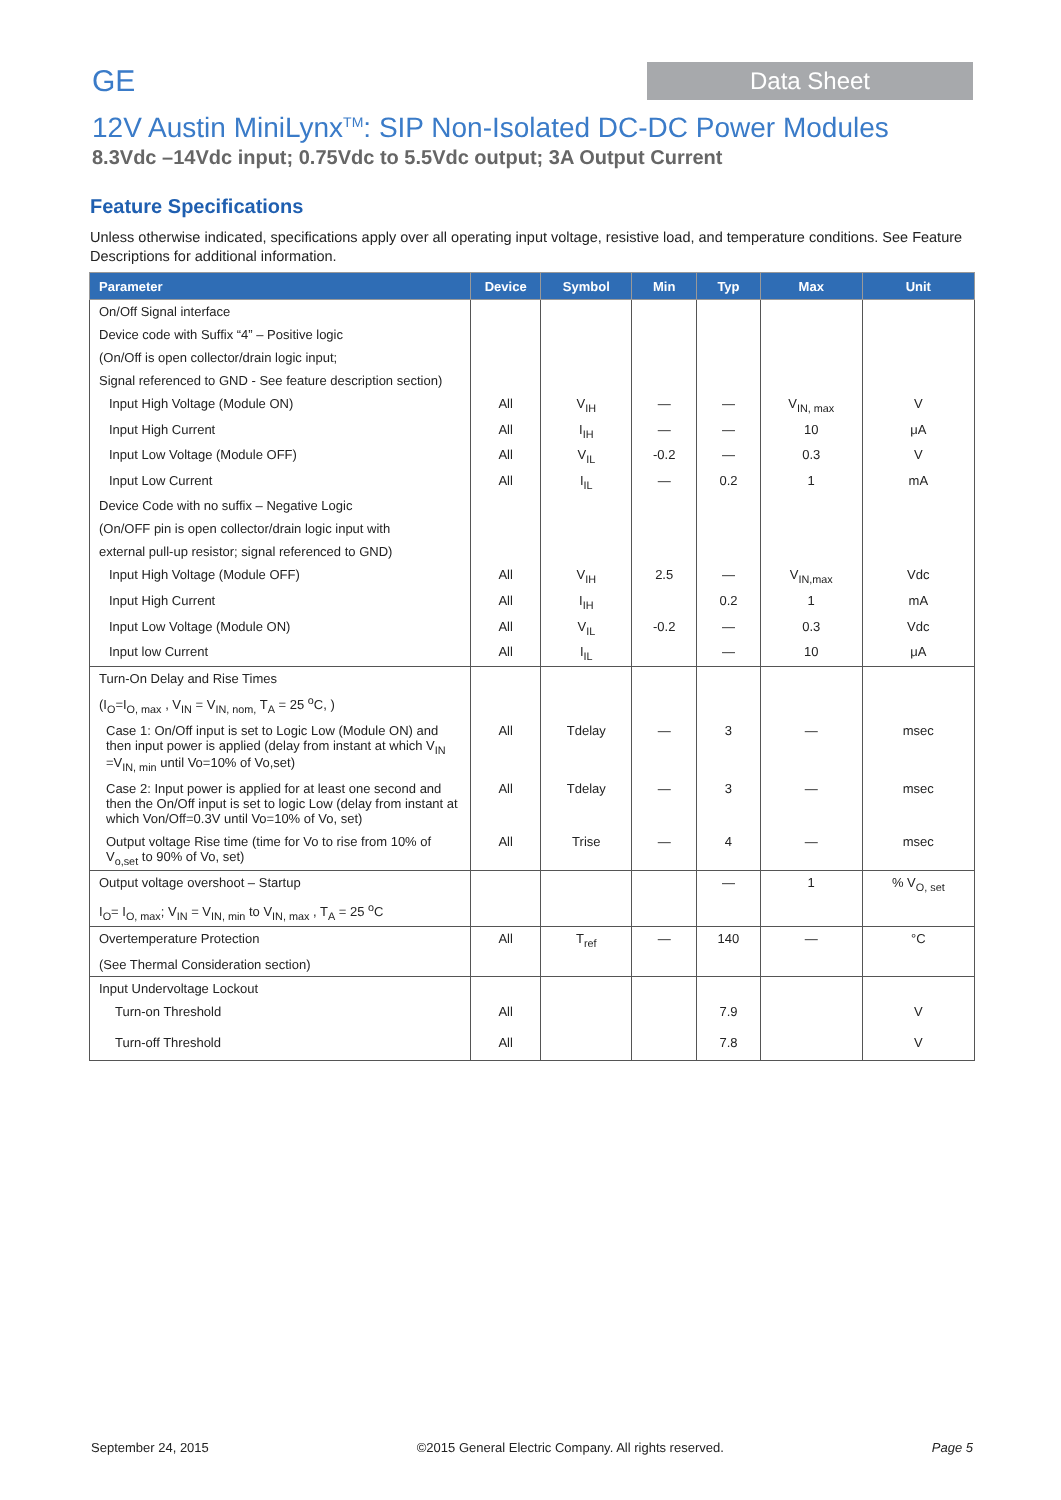GE
Data Sheet
12V Austin MiniLynx<sup>TM</sup>: SIP Non-Isolated DC-DC Power Modules
8.3Vdc –14Vdc input; 0.75Vdc to 5.5Vdc output; 3A Output Current
Feature Specifications
Unless otherwise indicated, specifications apply over all operating input voltage, resistive load, and temperature conditions. See Feature Descriptions for additional information.
| Parameter | Device | Symbol | Min | Typ | Max | Unit |
| --- | --- | --- | --- | --- | --- | --- |
| On/Off Signal interface | | | | | | |
| Device code with Suffix “4” – Positive logic | | | | | | |
| (On/Off is open collector/drain logic input; | | | | | | |
| Signal referenced to GND - See feature description section) | | | | | | |
| Input High Voltage (Module ON) | All | V<sub>IH</sub> | — | — | V<sub>IN, max</sub> | V |
| Input High Current | All | I<sub>IH</sub> | — | — | 10 | μA |
| Input Low Voltage (Module OFF) | All | V<sub>IL</sub> | -0.2 | — | 0.3 | V |
| Input Low Current | All | I<sub>IL</sub> | — | 0.2 | 1 | mA |
| Device Code with no suffix – Negative Logic | | | | | | |
| (On/OFF pin is open collector/drain logic input with | | | | | | |
| external pull-up resistor; signal referenced to GND) | | | | | | |
| Input High Voltage (Module OFF) | All | V<sub>IH</sub> | 2.5 | — | V<sub>IN,max</sub> | Vdc |
| Input High Current | All | I<sub>IH</sub> | | 0.2 | 1 | mA |
| Input Low Voltage (Module ON) | All | V<sub>IL</sub> | -0.2 | — | 0.3 | Vdc |
| Input low Current | All | I<sub>IL</sub> | | — | 10 | μA |
| Turn-On Delay and Rise Times | | | | | | |
| (I<sub>O</sub>=I<sub>O, max</sub> , V<sub>IN</sub> = V<sub>IN, nom,</sub> T<sub>A</sub> = 25 <sup>o</sup>C, ) | | | | | | |
| Case 1: On/Off input is set to Logic Low (Module ON) and then input power is applied (delay from instant at which V<sub>IN</sub> =V<sub>IN, min</sub> until Vo=10% of Vo,set) | All | Tdelay | — | 3 | — | msec |
| Case 2: Input power is applied for at least one second and then the On/Off input is set to logic Low (delay from instant at which Von/Off=0.3V until Vo=10% of Vo, set) | All | Tdelay | — | 3 | — | msec |
| Output voltage Rise time (time for Vo to rise from 10% of V<sub>o,set</sub> to 90% of Vo, set) | All | Trise | — | 4 | — | msec |
| Output voltage overshoot – Startup | | | | — | 1 | % V<sub>O, set</sub> |
| I<sub>O</sub>= I<sub>O, max</sub>; V<sub>IN</sub> = V<sub>IN, min</sub> to V<sub>IN, max</sub> , T<sub>A</sub> = 25 <sup>o</sup>C | | | | | | |
| Overtemperature Protection | All | T<sub>ref</sub> | — | 140 | — | °C |
| (See Thermal Consideration section) | | | | | | |
| Input Undervoltage Lockout | | | | | | |
| Turn-on Threshold | All | | | 7.9 | | V |
| Turn-off Threshold | All | | | 7.8 | | V |
September 24, 2015 ©2015 General Electric Company. All rights reserved. Page 5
-------------------------
# PROBLEM DETAILS
Each line from the one containing "V<sub>IN,max</sub> | Vdc |" through the end of the entries, both included, is to be returned exactly, with no other lines.

# RESPONSE
| Input High Voltage (Module OFF) | All | V<sub>IH</sub> | 2.5 | — | V<sub>IN,max</sub> | Vdc |
| Input High Current | All | I<sub>IH</sub> | | 0.2 | 1 | mA |
| Input Low Voltage (Module ON) | All | V<sub>IL</sub> | -0.2 | — | 0.3 | Vdc |
| Input low Current | All | I<sub>IL</sub> | | — | 10 | μA |
| Turn-On Delay and Rise Times | | | | | | |
| (I<sub>O</sub>=I<sub>O, max</sub> , V<sub>IN</sub> = V<sub>IN, nom,</sub> T<sub>A</sub> = 25 <sup>o</sup>C, ) | | | | | | |
| Case 1: On/Off input is set to Logic Low (Module ON) and then input power is applied (delay from instant at which V<sub>IN</sub> =V<sub>IN, min</sub> until Vo=10% of Vo,set) | All | Tdelay | — | 3 | — | msec |
| Case 2: Input power is applied for at least one second and then the On/Off input is set to logic Low (delay from instant at which Von/Off=0.3V until Vo=10% of Vo, set) | All | Tdelay | — | 3 | — | msec |
| Output voltage Rise time (time for Vo to rise from 10% of V<sub>o,set</sub> to 90% of Vo, set) | All | Trise | — | 4 | — | msec |
| Output voltage overshoot – Startup | | | | — | 1 | % V<sub>O, set</sub> |
| I<sub>O</sub>= I<sub>O, max</sub>; V<sub>IN</sub> = V<sub>IN, min</sub> to V<sub>IN, max</sub> , T<sub>A</sub> = 25 <sup>o</sup>C | | | | | | |
| Overtemperature Protection | All | T<sub>ref</sub> | — | 140 | — | °C |
| (See Thermal Consideration section) | | | | | | |
| Input Undervoltage Lockout | | | | | | |
| Turn-on Threshold | All | | | 7.9 | | V |
| Turn-off Threshold | All | | | 7.8 | | V |
September 24, 2015 ©2015 General Electric Company. All rights reserved. Page 5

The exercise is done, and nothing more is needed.